LIZ Truss’s planned axing of the National Insure rise will help Britain’s poorest by just 63p a month, according to the Institute for Fiscal Studies. 

However, the proposal, which was a key pledge of the Prime Minister’s campaign during the Tory leadership contest, will boost the incomes of the richest by £150 a month. 

Chancellor Kwasi Kwarteng is expected to announce the reversal of the 1.25 percentage point rise brought in by Boris Johnson when he sets out his tax and spending plans at a mini-budget on Friday. 

According to the think tank, the poorest ten per cent of households, who on average earn £12,000, will save just £7.66 on their annual tax bill, which works out at just 63p per month or 14p per week.

Those in households with an income of £31,400 - the UK average - will save about £20 a month, while households with an income of £55,000 will save about £58 a month.

The richest tenth of households, those who earn an average of £108,000, will save £1,800 on their annual tax bill.

Tom Waters, a senior research economist at the IFS, told the Times: “Reversing the recent NICs rise would tend to benefit richer households more than poorer ones, even as a share of their income; the richest 10th, for example, would gain about £1,800 per year, or 1.7% of their income, and the poorest tenth about £7 per year, less than 0.1% of their income.

“That’s partly just a natural consequence of the existing tax system: those towards the bottom of the income distribution don’t pay much in direct taxes, and so it’s hard to cut taxes in a way that makes a big difference to them.

“That said, there are more progressive ways to cut tax — raising the income tax personal allowance, for example, which is currently due to be frozen in cash terms until March 2025.

"Tax cuts along these lines, including a NICs cut, would of course strengthen incentives for people to move into work.”

Tony Wilson, director of the Institute for Employment Studies, told the paper the plans were a “tax giveaway to relatively high earners.”

He warned that they risked higher inflation.

He said: “The worry that the Bank of England and Treasury officials will be that the move is more inflationary than a more targeted subsidy or tax cut at those on lower incomes.

“Another £600 in the pocket of higher earners is likely to lead to more discretionary spending."

There is speculation Mr Kwarteng could unveil further tax cuts such as a future reduction in the basic rate of income tax by 1p or even 2p.

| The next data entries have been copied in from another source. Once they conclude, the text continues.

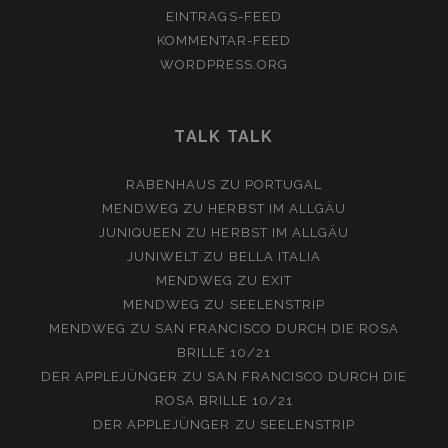
EINTRAGS-FEED
KOMMENTAR-FEED
WORDPRESS.ORG
TALK TALK
RABENHAUS
ZU
PORTUGAL
MENDWEG
ZU
HERBST IM ALLGÄU
JUNIQUEEN
ZU
HERBST IM ALLGÄU
JUNIWELT
ZU
BELLA ITALIA
MENDWEG
ZU
EXIT
MENDWEG
ZU
SEELENSTRIP
MENDWEG
ZU
SAN FRANCISCO DURCH DIE ROSA
BRILLE 10/21
DER APPLEJÜNGER
ZU
SAN FRANCISCO DURCH DIE
ROSA BRILLE 10/21
DER APPLEJÜNGER
ZU
SEELENSTRIP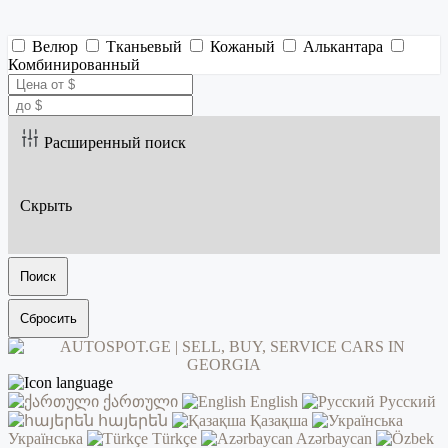
Велюр
Тканьевый
Кожаный
Алькантара
Комбинированный
Расширенный поиск
Скрыть
Поиск
Сбросить
ქართული
English
Русский
հայերեն
Қазақша
Українська
Türkçe
Azərbaycan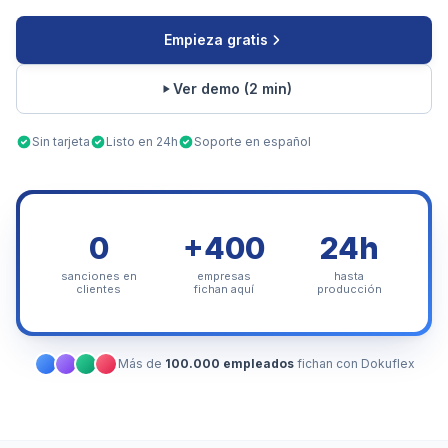
Empieza gratis
Ver demo (2 min)
Sin tarjeta
Listo en 24h
Soporte en español
0
+400
24h
sanciones en
empresas
hasta
clientes
fichan aquí
producción
Más de
100.000 empleados
fichan con Dokuflex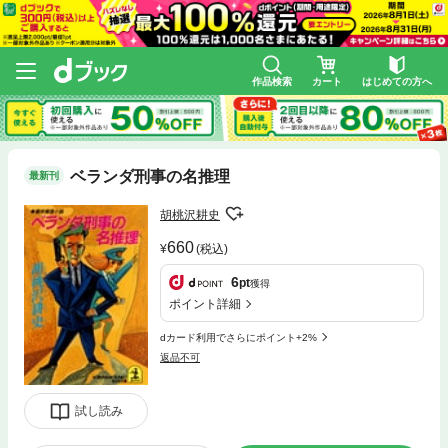
作品検索
カート
はじめての方へ
ベランダ刑事の名推理
最新刊
胡桃沢耕史
660
(税込)
6
pt
獲得
ポイント詳細
dカード利用でさらにポイント+2%
返品不可
試し読み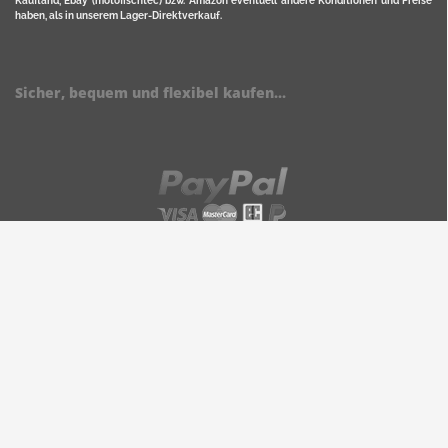
Kaufland, Ebay (motofischtec) bzw. Amazon eventuell andere Konditionen und Preise
haben, als in unserem Lager-Direktverkauf.
Sicher, bequem und flexibel kaufen...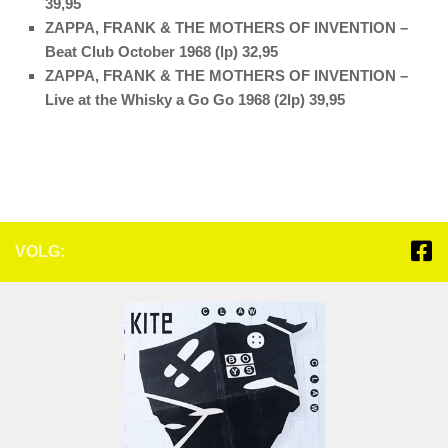
39,95
ZAPPA, FRANK & THE MOTHERS OF INVENTION –
Beat Club October 1968 (lp) 32,95
ZAPPA, FRANK & THE MOTHERS OF INVENTION –
Live at the Whisky a Go Go 1968 (2lp) 39,95
VOLG: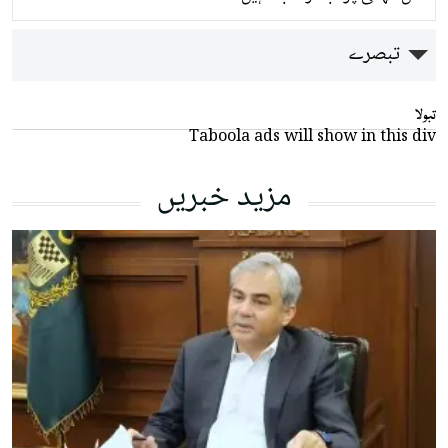
تبصرے
تبولا
Taboola ads will show in this div
مزید خبریں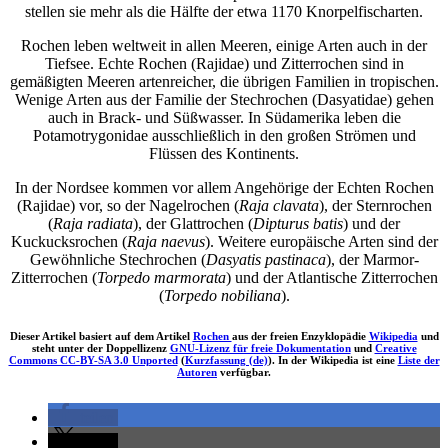
stellen sie mehr als die Hälfte der etwa 1170 Knorpelfischarten.
Rochen leben weltweit in allen Meeren, einige Arten auch in der
Tiefsee. Echte Rochen (Rajidae) und Zitterrochen sind in
gemäßigten Meeren artenreicher, die übrigen Familien in tropischen.
Wenige Arten aus der Familie der Stechrochen (Dasyatidae) gehen
auch in Brack- und Süßwasser. In Südamerika leben die
Potamotrygonidae ausschließlich in den großen Strömen und
Flüssen des Kontinents.
In der Nordsee kommen vor allem Angehörige der Echten Rochen
(Rajidae) vor, so der Nagelrochen (
Raja clavata
), der Sternrochen
(
Raja radiata
), der Glattrochen (
Dipturus batis
) und der
Kuckucksrochen (
Raja naevus
). Weitere europäische Arten sind der
Gewöhnliche Stechrochen (
Dasyatis pastinaca
), der Marmor-
Zitterrochen (
Torpedo marmorata
) und der Atlantische Zitterrochen
(
Torpedo nobiliana
).
Dieser Artikel basiert auf dem Artikel
Rochen
aus der freien Enzyklopädie
Wikipedia
und
steht unter der Doppellizenz
GNU-Lizenz für freie Dokumentation
und
Creative
Commons CC-BY-SA 3.0 Unported
(
Kurzfassung (de)
). In der Wikipedia ist eine
Liste der
Autoren
verfügbar.
teilen
teilen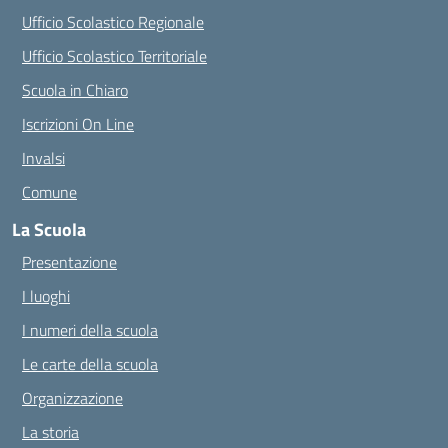
Ufficio Scolastico Regionale
Ufficio Scolastico Territoriale
Scuola in Chiaro
Iscrizioni On Line
Invalsi
Comune
La Scuola
Presentazione
I luoghi
I numeri della scuola
Le carte della scuola
Organizzazione
La storia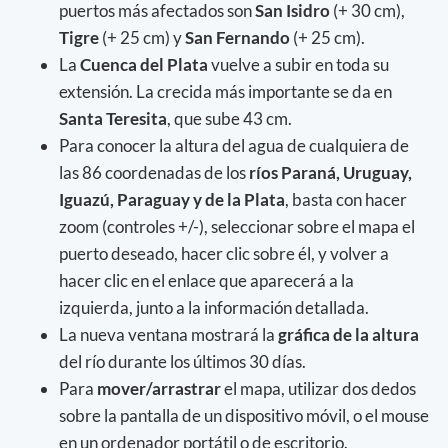
puertos más afectados son
San Isidro
(+ 30 cm),
Tigre
(+ 25 cm) y
San Fernando
(+ 25 cm).
La
Cuenca del Plata
vuelve a subir en toda su
extensión. La crecida más importante se da en
Santa Teresita
, que sube 43 cm.
Para conocer la altura del agua de cualquiera de
las 86 coordenadas de los
ríos Paraná, Uruguay,
Iguazú, Paraguay y de la Plata
, basta con hacer
zoom (controles +/-), seleccionar sobre el mapa el
puerto deseado, hacer clic sobre él, y volver a
hacer clic en el enlace que aparecerá a la
izquierda, junto a la información detallada.
La nueva ventana mostrará la
gráfica de la altura
del río durante los últimos 30 días.
Para
mover/arrastrar
el mapa, utilizar dos dedos
sobre la pantalla de un dispositivo móvil, o el mouse
en un ordenador portátil o de escritorio.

The chancellor is also expected to announce 12 special "investment zones across" the UK that could offer workers a significant discount in employer national insurance contributions for staff employed within the zones.

There also reports of plans to scrap a number of existing regulations, including, controversially, the cap on bankers’ bonuses and the government's plans to ban buy one get one free-type multibuy deals on junk food.

As it is a “fiscal event” rather than a full budget the Chancellor’s proposals will not be accompanied by the full range of economic forecasts produced by the independent Office for Budget Responsibility.

Politics as normal has been paralysed by the death of the Queen but with the official mourning period ending on Tuesday, the new Prime Minister will try to squeeze in as much as possible before the Commons goes on recess for the conference season this Friday. 

Ms Truss is expected to fly to New York for the United Nations General Assembly following the funeral, where she has a key bilateral meeting lined up with US President Joe Biden.

Back in the UK, MPs will return to Westminster on Wednesday, where those who wish to do so can take a new oath or affirmation to the King.

According to the PA, Business Secretary Jacob Rees-Mogg will then set out further details of the Government’s plans to help firms through the energy crisis.


When MPs file back into the Commons this week, having taken time away from political business following the Queen’s death, Speaker Sir Lindsay Hoyle said he hopes “we can be slightly better to each other”.


“When the House needs to, it comes together, and it is by far at its best,” he told BBC Radio 4’s Westminster Hour.


“And I think it was wonderful to be a Speaker where the House is united as one. I don’t believe I’ll ever see the House that good and that great again. I would like to believe so.


“I hope from now we can be slightly better to each other, we can show a little more tolerance and certainly a lot more respect to each other.


“And I would like to think that will be the way that we will go forward. That will be a wonderful legacy to the late Queen, and to the new King going forward.”